Name: Nikhil Bafna
Background: I’m currently in my Fourth year of Computer Science at BITS, Pilani. I have a strong formal background in Computer Science through rigorous training at my university.
In addition, I’ve developed a Flex-based application for VSEEL Lab, Purdue University, which serves as a training-cum-experimentation module on the Winner’s Curse. I’m currently wrapping up another Flex-based module for ‘Finvis’, one part of an online training-cum-data collection program funded by the US Social Security Administration and RAND Corp. Executable for both can be downloaded from here
As academic projects, I have worked on a Fuzzy Grading system and Hostel Complaint Management system for BITS Pilani.
During the summer of 2010, I interned at National Centre for Antarctic and Ocean Research, Goa, India. There, I worked on projects to Estimated India's Coastal boundaries beyond continental shelf and a virtual tour for the NCAOR campus, the source of which could be found at - http://github.com/nrbafna/Virtual-Tour---NCAOR-Campus
I currently use a Mac dual-booted with Lion and Ubuntu 10.10. I have used a version control system in the past, and I’m currently using git to manage code for my ongoing work for the demo of this project (debian.herokuapp.com).
What makes me the best person to work on this project?: I am experienced in web development using Python + Django, developing on Heroku, using a version control system. Apart from that, I understand the requirements of the project really well.
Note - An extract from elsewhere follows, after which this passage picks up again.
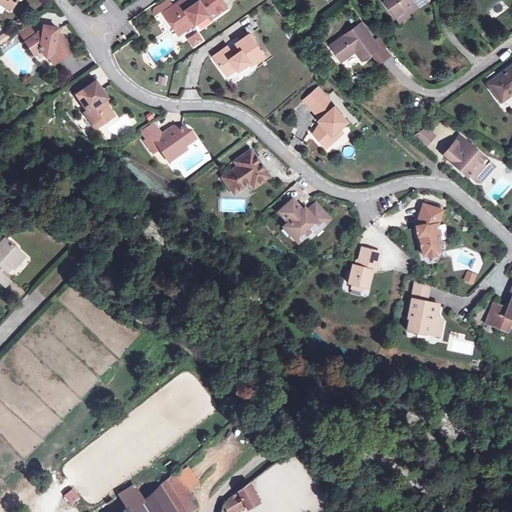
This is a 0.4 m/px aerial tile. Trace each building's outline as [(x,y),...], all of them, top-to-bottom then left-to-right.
[(0,0),(0,4),(9,10),(14,3),(15,4),(18,0),(0,0)] [(193,21),(195,24),(209,14),(211,18),(227,8),(221,0),(198,0),(199,0),(192,4),(188,0),(181,0),(163,12),(176,32),(193,21)] [(402,11),(406,15),(425,2),(423,0),(387,0),(385,2),(395,16),(402,11)] [(402,11),(395,16),(400,22),(407,17),(406,15),(402,11)] [(193,21),(176,32),(178,34),(195,24),(193,21)] [(378,48),(373,42),(360,24),(330,45),(340,61),(354,51),(361,60),(372,53),(378,48)] [(30,25),(19,31),(26,41),(36,34),(30,25)] [(54,52),(60,61),(73,52),(63,38),(57,37),(59,28),(44,25),(43,29),(36,34),(26,41),(34,53),(40,48),(46,57),(54,52)] [(326,34),(322,28),(314,34),(317,39),(326,34)] [(0,43),(11,38),(8,31),(0,35),(0,43)] [(194,47),(204,42),(200,33),(190,37),(194,47)] [(234,64),(237,68),(238,69),(248,62),(251,65),(264,56),(249,34),(235,43),(240,50),(233,56),(227,47),(212,56),(223,72),(234,64)] [(379,39),(373,42),(378,48),(372,53),(379,63),(390,55),(379,39)] [(54,52),(46,57),(52,66),(60,61),(54,52)] [(234,64),(223,72),(226,75),(237,68),(234,64)] [(511,67),(488,85),(500,102),(511,93),(511,67)] [(94,71),(100,84),(107,81),(101,68),(94,71)] [(167,85),(168,76),(160,75),(159,84),(167,85)] [(77,95),(94,83),(91,78),(74,90),(77,95)] [(96,82),(94,83),(77,95),(76,96),(88,111),(91,109),(101,125),(114,116),(104,101),(108,99),(96,82)] [(304,102),(311,109),(324,97),(317,89),(304,102)] [(331,135),(338,128),(346,121),(324,97),(311,109),(319,119),(317,120),(319,122),(322,125),(312,134),(325,148),(335,139),(331,135)] [(85,116),(80,120),(88,132),(93,128),(85,116)] [(169,135),(167,132),(162,135),(153,122),(140,131),(146,140),(144,141),(152,153),(159,148),(165,157),(172,152),(175,156),(186,149),(184,146),(195,137),(188,129),(182,128),(174,127),(176,130),(169,135)] [(322,125),(319,122),(312,134),(322,125)] [(342,132),(338,128),(331,135),(335,139),(342,132)] [(415,139),(426,148),(436,137),(425,128),(415,139)] [(481,162),(484,159),(460,138),(450,149),(459,156),(453,163),(451,165),(458,171),(461,167),(464,170),(462,172),(476,183),(481,183),(484,179),(483,175),(486,171),(486,166),(481,162)] [(450,149),(444,156),(453,163),(459,156),(450,149)] [(242,163),(237,167),(221,178),(232,193),(248,182),(252,188),(268,176),(249,151),(239,158),(242,163)] [(172,152),(165,157),(169,162),(175,156),(172,152)] [(242,163),(239,158),(234,162),(237,167),(242,163)] [(494,167),(484,159),(481,162),(486,166),(486,171),(483,175),(484,179),(494,167)] [(311,230),(316,225),(319,228),(320,227),(328,219),(316,205),(307,213),(303,208),(301,210),(291,200),(278,212),(287,223),(283,227),(297,242),(311,230)] [(426,255),(435,253),(439,252),(436,241),(439,241),(436,224),(441,212),(422,204),(417,216),(419,218),(423,222),(420,225),(414,226),(416,236),(418,236),(422,256),(426,255)] [(319,228),(316,225),(311,230),(315,234),(321,229),(320,227),(319,228)] [(0,265),(1,267),(7,272),(12,266),(15,268),(24,258),(16,251),(17,249),(10,243),(9,245),(3,240),(0,242),(0,265)] [(374,272),(379,252),(361,248),(356,266),(352,265),(347,283),(366,288),(370,271),(374,272)] [(467,271),(463,281),(473,285),(478,275),(467,271)] [(10,281),(4,276),(0,280),(0,282),(4,287),(10,281)] [(415,282),(411,300),(424,303),(424,300),(427,300),(429,287),(415,282)] [(506,306),(492,301),(484,322),(507,331),(511,320),(511,282),(507,294),(510,296),(506,306)] [(406,333),(416,335),(416,333),(438,337),(441,320),(435,319),(435,316),(436,316),(438,306),(426,303),(424,303),(411,300),(407,319),(409,320),(406,333)] [(188,488),(180,475),(177,470),(142,502),(133,486),(109,502),(115,511),(123,511),(128,509),(129,511),(190,511),(197,508),(192,501),(195,499),(188,488)] [(187,470),(180,475),(188,488),(195,483),(187,470)] [(228,511),(238,511),(254,503),(246,487),(224,504),(228,511)] [(71,505),(81,499),(74,488),(64,494),(71,505)]
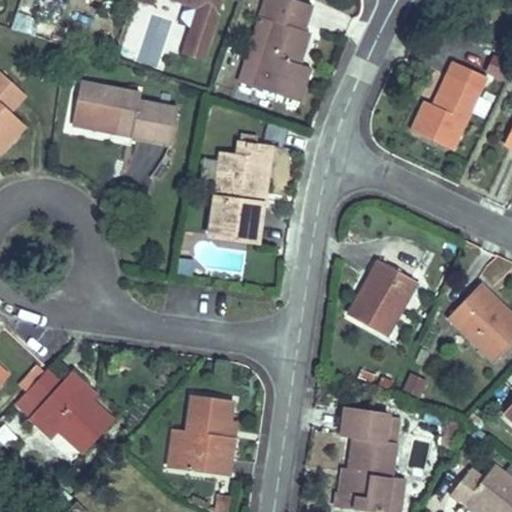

I have no other commitment during the entire of phase of the GSoC project and I can put in 40-45 hours of work per week. My thesis semester runs from August to December this, and I would be able to continue working with the plugin distribution system and can put in 25-30 hours of work during that period. I have previous experience of working online through feedback, in my freelance projects. As a proof-of-concept of my understanding, I have been working on demo, which can be accessed, at http://debian.herokuapp.com/ I will keep iterating on the demo throughout the application process, which can be accessed at the same URL.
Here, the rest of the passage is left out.